ポンペオ米国務長官(左)と握手する金正恩氏 ©共同通信社

 5月10日、米国のトランプ大統領はツイッターで、史上初の米朝首脳会談は6月12日、シンガポールで開かれることを明らかにした。

 会談の核心は北朝鮮が既存の核兵器を実際に放棄するか否か、そのためにトランプ大統領が金正恩朝鮮労働党委員長にどう迫るか、である。

 トランプ政権が求めるのは「北朝鮮の非核化」。つまり北朝鮮が自国内の核兵器やその製造技術を「完全に、検証可能で、不可逆的に破棄」することである。

 対して北朝鮮が4月の板門店宣言で同意したかに見えるのは、「朝鮮半島の非核化」だ。韓国領内にはいまは核兵器はないが、かつては米軍の核兵器が配備され、いまも米韓同盟による核抑止力は非常時の提供が約束されている。北朝鮮が唱える「朝鮮半島の非核化」とは、この核抑止力やその基盤となる米韓同盟の破棄までも含めた要求に他ならない。

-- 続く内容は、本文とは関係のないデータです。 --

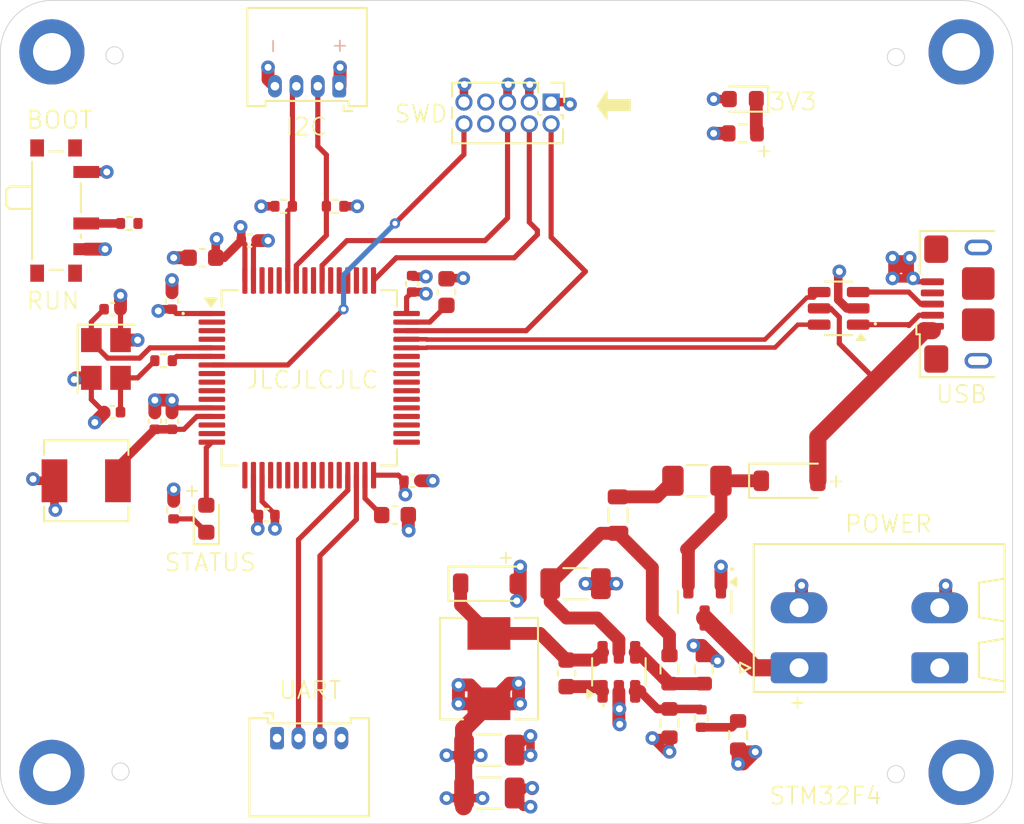
<source format=kicad_pcb>
(kicad_pcb
	(version 20240108)
	(generator "pcbnew")
	(generator_version "8.0")
	(general
		(thickness 1.6)
		(legacy_teardrops no)
	)
	(paper "A4")
	(layers
		(0 "F.Cu" signal)
		(1 "In1.Cu" power)
		(2 "In2.Cu" power)
		(31 "B.Cu" signal)
		(32 "B.Adhes" user "B.Adhesive")
		(33 "F.Adhes" user "F.Adhesive")
		(34 "B.Paste" user)
		(35 "F.Paste" user)
		(36 "B.SilkS" user "B.Silkscreen")
		(37 "F.SilkS" user "F.Silkscreen")
		(38 "B.Mask" user)
		(39 "F.Mask" user)
		(40 "Dwgs.User" user "User.Drawings")
		(41 "Cmts.User" user "User.Comments")
		(42 "Eco1.User" user "User.Eco1")
		(43 "Eco2.User" user "User.Eco2")
		(44 "Edge.Cuts" user)
		(45 "Margin" user)
		(46 "B.CrtYd" user "B.Courtyard")
		(47 "F.CrtYd" user "F.Courtyard")
		(48 "B.Fab" user)
		(49 "F.Fab" user)
		(50 "User.1" user)
		(51 "User.2" user)
		(52 "User.3" user)
		(53 "User.4" user)
		(54 "User.5" user)
		(55 "User.6" user)
		(56 "User.7" user)
		(57 "User.8" user)
		(58 "User.9" user)
	)
	(setup
		(stackup
			(layer "F.SilkS"
				(type "Top Silk Screen")
			)
			(layer "F.Paste"
				(type "Top Solder Paste")
			)
			(layer "F.Mask"
				(type "Top Solder Mask")
				(thickness 0.01)
			)
			(layer "F.Cu"
				(type "copper")
				(thickness 0.035)
			)
			(layer "dielectric 1"
				(type "prepreg")
				(thickness 0.1)
				(material "FR4")
				(epsilon_r 4.5)
				(loss_tangent 0.02)
			)
			(layer "In1.Cu"
				(type "copper")
				(thickness 0.035)
			)
			(layer "dielectric 2"
				(type "core")
				(thickness 1.24)
				(material "FR4")
				(epsilon_r 4.5)
				(loss_tangent 0.02)
			)
			(layer "In2.Cu"
				(type "copper")
				(thickness 0.035)
			)
			(layer "dielectric 3"
				(type "prepreg")
				(thickness 0.1)
				(material "FR4")
				(epsilon_r 4.5)
				(loss_tangent 0.02)
			)
			(layer "B.Cu"
				(type "copper")
				(thickness 0.035)
			)
			(layer "B.Mask"
				(type "Bottom Solder Mask")
				(thickness 0.01)
			)
			(layer "B.Paste"
				(type "Bottom Solder Paste")
			)
			(layer "B.SilkS"
				(type "Bottom Silk Screen")
			)
			(copper_finish "None")
			(dielectric_constraints no)
		)
		(pad_to_mask_clearance 0)
		(allow_soldermask_bridges_in_footprints no)
		(pcbplotparams
			(layerselection 0x00010fc_ffffffff)
			(plot_on_all_layers_selection 0x0000000_00000000)
			(disableapertmacros no)
			(usegerberextensions no)
			(usegerberattributes yes)
			(usegerberadvancedattributes yes)
			(creategerberjobfile yes)
			(dashed_line_dash_ratio 12.000000)
			(dashed_line_gap_ratio 3.000000)
			(svgprecision 4)
			(plotframeref no)
			(viasonmask no)
			(mode 1)
			(useauxorigin no)
			(hpglpennumber 1)
			(hpglpenspeed 20)
			(hpglpendiameter 15.000000)
			(pdf_front_fp_property_popups yes)
			(pdf_back_fp_property_popups yes)
			(dxfpolygonmode yes)
			(dxfimperialunits yes)
			(dxfusepcbnewfont yes)
			(psnegative no)
			(psa4output no)
			(plotreference yes)
			(plotvalue yes)
			(plotfptext yes)
			(plotinvisibletext no)
			(sketchpadsonfab no)
			(subtractmaskfromsilk no)
			(outputformat 1)
			(mirror no)
			(drillshape 1)
			(scaleselection 1)
			(outputdirectory "")
		)
	)
	(net 0 "")
	(net 1 "Net-(U1-VCAP_2)")
	(net 2 "GND")
	(net 3 "Net-(U1-VCAP_1)")
	(net 4 "+3.3V")
	(net 5 "+3.3VA")
	(net 6 "Net-(C11-Pad1)")
	(net 7 "HSE_IN")
	(net 8 "BUCK_IN")
	(net 9 "BUCK_BST")
	(net 10 "BUCK_SW")
	(net 11 "LED_STATUS")
	(net 12 "Net-(D1-K)")
	(net 13 "+5V")
	(net 14 "Net-(D3-K)")
	(net 15 "Net-(D4-K)")
	(net 16 "+12V")
	(net 17 "BUCK_FB")
	(net 18 "BUCK_EN")
	(net 19 "I2C1_SDA")
	(net 20 "I2C1_SCL")
	(net 21 "UART3_TX")
	(net 22 "UART3_RX")
	(net 23 "unconnected-(J5-ID-Pad4)")
	(net 24 "unconnected-(J5-Shield-Pad6)")
	(net 25 "unconnected-(J5-Shield-Pad6)_0")
	(net 26 "unconnected-(J5-Shield-Pad6)_1")
	(net 27 "USB_CONN_D-")
	(net 28 "USB_CONN_D+")
	(net 29 "unconnected-(J5-Shield-Pad6)_2")
	(net 30 "unconnected-(J5-Shield-Pad6)_3")
	(net 31 "unconnected-(J5-Shield-Pad6)_4")
	(net 32 "SWO")
	(net 33 "SWCLK")
	(net 34 "unconnected-(J6-Pin_8-Pad8)")
	(net 35 "unconnected-(J6-Pin_7-Pad7)")
	(net 36 "NRST")
	(net 37 "SWDIO")
	(net 38 "Net-(SW1-B)")
	(net 39 "BOOT0")
	(net 40 "HSE_OUT")
	(net 41 "Net-(R7-Pad2)")
	(net 42 "unconnected-(U1-PB13-Pad34)")
	(net 43 "unconnected-(U1-PA9-Pad42)")
	(net 44 "unconnected-(U1-PC2-Pad10)")
	(net 45 "unconnected-(U1-PA15-Pad50)")
	(net 46 "unconnected-(U1-PB14-Pad35)")
	(net 47 "unconnected-(U1-PA3-Pad17)")
	(net 48 "unconnected-(U1-PA5-Pad21)")
	(net 49 "unconnected-(U1-PB9-Pad62)")
	(net 50 "unconnected-(U1-PC7-Pad38)")
	(net 51 "unconnected-(U1-PA1-Pad15)")
	(net 52 "unconnected-(U1-PC3-Pad11)")
	(net 53 "unconnected-(U1-PB8-Pad61)")
	(net 54 "unconnected-(U1-PC6-Pad37)")
	(net 55 "unconnected-(U1-PA4-Pad20)")
	(net 56 "unconnected-(U1-PC5-Pad25)")
	(net 57 "unconnected-(U1-PB2-Pad28)")
	(net 58 "unconnected-(U1-PB4-Pad56)")
	(net 59 "unconnected-(U1-PC9-Pad40)")
	(net 60 "unconnected-(U1-PB15-Pad36)")
	(net 61 "unconnected-(U1-PB12-Pad33)")
	(net 62 "unconnected-(U1-PC4-Pad24)")
	(net 63 "unconnected-(U1-PC0-Pad8)")
	(net 64 "unconnected-(U1-PB0-Pad26)")
	(net 65 "unconnected-(U1-PC13-Pad2)")
	(net 66 "unconnected-(U1-PB1-Pad27)")
	(net 67 "unconnected-(U1-PB5-Pad57)")
	(net 68 "unconnected-(U1-PA10-Pad43)")
	(net 69 "USB_D-")
	(net 70 "unconnected-(U1-PD2-Pad54)")
	(net 71 "unconnected-(U1-PC14-Pad3)")
	(net 72 "unconnected-(U1-PA8-Pad41)")
	(net 73 "unconnected-(U1-PC11-Pad52)")
	(net 74 "unconnected-(U1-PC8-Pad39)")
	(net 75 "USB_D+")
	(net 76 "unconnected-(U1-PC10-Pad51)")
	(net 77 "unconnected-(U1-PC1-Pad9)")
	(net 78 "unconnected-(U1-PC12-Pad53)")
	(net 79 "unconnected-(U1-PA0-Pad14)")
	(net 80 "unconnected-(U1-PC15-Pad4)")
	(net 81 "unconnected-(U1-PA6-Pad22)")
	(net 82 "unconnected-(U1-PA7-Pad23)")
	(net 83 "Net-(F1-Pad1)")
	(footprint "Capacitor_SMD:C_0402_1005Metric" (layer "F.Cu") (at 151 102.52 90))
	(footprint "Capacitor_SMD:C_0402_1005Metric" (layer "F.Cu") (at 148.52 96))
	(footprint "Capacitor_SMD:C_0603_1608Metric" (layer "F.Cu") (at 153.775 93 180))
	(footprint "Resistor_SMD:R_0402_1005Metric" (layer "F.Cu") (at 182.85 119.86 -90))
	(footprint "Capacitor_SMD:C_0402_1005Metric" (layer "F.Cu") (at 166 106))
	(footprint "Crystal:Crystal_SMD_3225-4Pin_3.2x2.5mm" (layer "F.Cu") (at 148.15 98.9 -90))
	(footprint "Inductor_SMD:L_0805_2012Metric" (layer "F.Cu") (at 178 108 -90))
	(footprint "Fuse:Fuse_1206_3216Metric" (layer "F.Cu") (at 182.6 106))
	(footprint "Button_Switch_SMD:SW_SPDT_PCM12" (layer "F.Cu") (at 145.57 90.25 -90))
	(footprint "Resistor_SMD:R_0603_1608Metric" (layer "F.Cu") (at 183 117 90))
	(footprint "Resistor_SMD:R_0402_1005Metric" (layer "F.Cu") (at 152.1 107.71 90))
	(footprint "LED_SMD:LED_0603_1608Metric" (layer "F.Cu") (at 154 108.2125 90))
	(footprint "Inductor_SMD:L_Sunlord_MWSA0402S" (layer "F.Cu") (at 147 106))
	(footprint "Diode_SMD:D_SOD-123" (layer "F.Cu") (at 188 106))
	(footprint "Package_TO_SOT_SMD:SOT-23-6" (layer "F.Cu") (at 178.05 117.1375 90))
	(footprint "LED_SMD:LED_0603_1608Metric" (layer "F.Cu") (at 185.275 83.75 180))
	(footprint "Capacitor_SMD:C_0603_1608Metric" (layer "F.Cu") (at 175 117.225 90))
	(footprint "Capacitor_SMD:C_1206_3216Metric" (layer "F.Cu") (at 170.5 121.7))
	(footprint "Connector_Phoenix_SPT:PhoenixContact_SPT_1.5_2-H-3.5_1x02_P3.5mm_Horizontal" (layer "F.Cu") (at 188.5525 116.9 90))
	(footprint "Capacitor_SMD:C_0402_1005Metric" (layer "F.Cu") (at 166 94.52 90))
	(footprint "Resistor_SMD:R_0603_1608Metric" (layer "F.Cu") (at 185 120.825 -90))
	(footprint "MountingHole:MountingHole_2.2mm_M2_DIN965_Pad" (layer "F.Cu") (at 198 123))
	(footprint "Capacitor_SMD:C_0402_1005Metric" (layer "F.Cu") (at 152 102.52 90))
	(footprint "Package_TO_SOT_SMD:SOT-23" (layer "F.Cu") (at 183.05 113.0625 -90))
	(footprint "Capacitor_SMD:C_0402_1005Metric" (layer "F.Cu") (at 152 95.52 90))
	(footprint "Package_QFP:LQFP-64_10x10mm_P0.5mm" (layer "F.Cu") (at 160 100))
	(footprint "Resistor_SMD:R_0603_1608Metric" (layer "F.Cu") (at 181 117 -90))
	(footprint "Resistor_SMD:R_0402_1005Metric" (layer "F.Cu") (at 151.51 99 180))
	(footprint "MountingHole:MountingHole_2.2mm_M2_DIN965_Pad" (layer "F.Cu") (at 145 81))
	(footprint "MountingHole:MountingHole_2.2mm_M2_DIN965_Pad" (layer "F.Cu") (at 145 123))
	(footprint "Inductor_SMD:L_Sunlord_MWSA0518S" (layer "F.Cu") (at 170.475 116.95 -90))
	(footprint "Capacitor_SMD:C_0603_1608Metric" (layer "F.Cu") (at 165 108))
	(footprint "Connector_Molex:Molex_PicoBlade_53048-0410_1x04_P1.25mm_Horizontal" (layer "F.Cu") (at 158.125 121))
	(footprint "Connector_PinHeader_1.27mm:PinHeader_2x05_P1.27mm_Vertical" (layer "F.Cu") (at 174.1 83.925 -90))
	(footprint "Capacitor_SMD:C_0402_1005Metric" (layer "F.Cu") (at 157.52 108 180))
	(footprint "Connector_USB:USB_Micro-B_Amphenol_10118193-0002LF_Horizontal"
		(layer "F.Cu")
		(uuid "92e63225-2b84-4f7d-afd7-4b1489cad81d")
		(at 199 95.7 90)
		(descr "USB Micro-B receptacle, horizontal, SMD, 10118193, without flange, https://cdn.amphenol-icc.com/media/wysiwyg/files/drawing/10118193.pdf")
		(tags "USB Micro-B horizontal SMD")
		(property "Reference" "J5"
			(at 0 -4.5 90)
			(layer "F.Fab")
			(hide yes)
			(uuid "52ae6c3a-0578-47f0-a4e7-5ca305ee6176")
			(effects
				(font
					(size 1 1)
					(thickness 0.15)
				)
			)
		)
		(property "Value" "USB_B_Micro"
			(at 0 3.5 90)
			(layer "F.Fab")
			(hide yes)
			(uuid "3df9bcb8-341f-40fd-952b-059d14fce0e1")
			(effects
				(font
					(size 1 1)
					(thickness 0.15)
				)
			)
		)
		(property "Footprint" "Connector_USB:USB_Micro-B_Amphenol_10118193-0002LF_Horizontal"
			(at 0 0 90)
			(unlocked yes)
			(layer "F.Fab")
			(hide yes)
			(uuid "cf86d781-1de4-46b1-a3f5-38654b57d4ca")
			(effects
				(font
					(size 1.27 1.27)
					(thickness 0.15)
				)
			)
		)
		(property "Datasheet" ""
			(at 0 0 90)
			(unlocked yes)
			(layer "F.Fab")
			(hide yes)
			(uuid "0ebc4124-2f72-4c6a-b69c-e7720eabb446")
			(effects
				(font
					(size 1.27 1.27)
					(thickness 0.15)
				)
			)
		)
		(property "Description" "USB Micro Type B connector"
			(at 0 0 90)
			(unlocked yes)
			(layer "F.Fab")
			(hide yes)
			(uuid "a865703f-c761-4881-ad65-763173ff815a")
			(effects
				(font
					(size 1.27 1.27)
					(thickness 0.15)
				)
			)
		)
		(property ki_fp_filters "USB*")
		(path "/9a411276-cbb7-4406-81d7-2200cb50a4b7")
		(sheetname "Root")
		(sheetfile "SSTM32_REV2.kicad_sch")
		(attr smd)
		(fp_line
			(start -1.1 -3.61)
			(end -1.76 -3.61)
			(stroke
				(width 0.12)
				(type default)
			)
			(layer "F.SilkS")
			(uuid "03df07af-04de-44ab-9ca4-ce5560442a87")
		)
		(fp_line
			(start 4.26 -3.41)
			(end 4.26 0.95)
			(stroke
				(width 0.12)
				(type solid)
			)
			(layer "F.SilkS")
			(uuid "8af9dc84-7117-4866-a1b3-b9a3db78e557")
		)
		(fp_line
			(start 1.76 -3.41)
			(end 4.26 -3.41)
			(stroke
				(width 0.12)
				(type default)
			)
			(layer "F.SilkS")
			(uuid "02bdd075-264f-4262-a17c-caf2fcaf9d20")
		)
		(fp_line
			(start -1.76 -3.41)
			(end -1.76 -3.61)
			(stroke
				(width 0.12)
				(type default)
			)
			(layer "F.SilkS")
			(uuid "934d17fb-32f8-4a0d-acec-b99b5275d5e9")
		)
		(fp_line
			(start -4.26 -3.41)
			(end -1.76 -3.41)
			(stroke
				(width 0.12)
				(type default)
			)
			(layer "F.SilkS")
			(uuid "a530d119-1672-4ec9-94ef-44e87be38f91")
		)
		(fp_line
			(start -4.26 -3.41)
			(end -4.26 0.95)
			(stroke
				(width 0.12)
				(type solid)
			)
			(layer "F.SilkS")
			(uuid "bbdca9f0-dc0b-4aa5-ab7c-ffa72254361b")
		)
		(fp_line
			(start -4 1.45)
			(end 4 1.45)
			(stroke
				(width 0.1)
				(type solid)
			)
			(layer "Dwgs.User")
			(uuid "c8b4753a-86ba-4342-b35b-788603027462")
		)
		(fp_line
			(start -2 -3.85)
			(end 2 -3.85)
			(stroke
				(width 0.05)
				(type solid)
			)
			(layer "F.CrtYd")
			(uuid "2a74b2a9-2554-4deb-bf56-138b6e477cdc")
		)
		(fp_line
			(start -2 -3.7)
			(end -2 -3.85)
			(stroke
				(width 0.05)
				(type default)
			)
			(layer "F.CrtYd")
			(uuid "9eda1c65-7c83-42e9-94c0-0acb16ab0198")
		)
		(fp_line
			(start -4.5 -3.7)
			(end -2 -3.7)
			(stroke
				(width 0.05)
				(type default)
			)
			(layer "F.CrtYd")
			(uuid "6bd44cec-7fa8-4078-a0a2-0edfe0502d28")
		)
		(fp_line
			(start -4.5 -3.7)
			(end -4.5 2.65)
			(stroke
				(width 0.05)
				(type solid)
			)
			(layer "F.CrtYd")
			(uuid "a48e7be3-2f8a-4489-ad5d-8ccba1bf7c5b")
		)
		(fp_line
			(start 4.5 -3.65)
			(end 2 -3.65)
			(stroke
				(width 0.05)
				(type default)
			)
			(layer "F.CrtYd")
			(uuid "912cbafd-c6dd-4c5b-975b-2e9376cdfc64")
		)
		(fp_line
			(start 2 -3.65)
			(end 2 -3.85)
			(stroke
				(width 0.05)
				(type default)
			)
			(layer "F.CrtYd")
			(uuid "35e80e27-4d02-4fb1-88f5-5985d8f6be73")
		)
		(fp_line
			(start 4.5 2.65)
			(end 4.5 -3.65)
			(stroke
				(width 0.05)
				(type solid)
			)
			(layer "F.CrtYd")
... [277193 chars truncated]
</source>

 ところが日本では、似て非なる2つの概念を混同するような危険な報道が見受けられる。例えば3日付の朝日新聞。一面の見出しは「北朝鮮、核全廃応じる構え」で、リードでは、北朝鮮が〈米国が求める手法による核の全面廃棄に応じる姿勢〉をみせているという。これが本当なら万々歳だが、本文を読むと、北朝鮮は「体制保証」などの条件を要求している、ともある。これは〈米国が求める手法による核の全面廃棄〉と矛盾する。北朝鮮の狙いを読者にミスリードしかねない記事だ。

 日本側では米国が北朝鮮の「非核化」の言葉に応じて、制裁解除などを始め、実際の非核化完結の確認は米朝和解ができた時点でもよいとする「出口論」も語られる。

 だがトランプ政権はこの方策は最初から否定している。米国では「北朝鮮は過去に『非核』を何度も誓いながら国際社会をだましてきたから今回も信用はできない」(北朝鮮専門家ニコラス・エバースタット氏)という懐疑論が大勢を占め、メディアもその認識を反映している。

 いわば同床異夢で臨む米朝首脳会談。もし決裂した場合は、「トランプ政権は確実に軍事力行使という選択肢に大きく傾く」(朝鮮半島情勢の権威ラリー・ニクシュ・ジョージワシントン大学教授)という見通しも強い。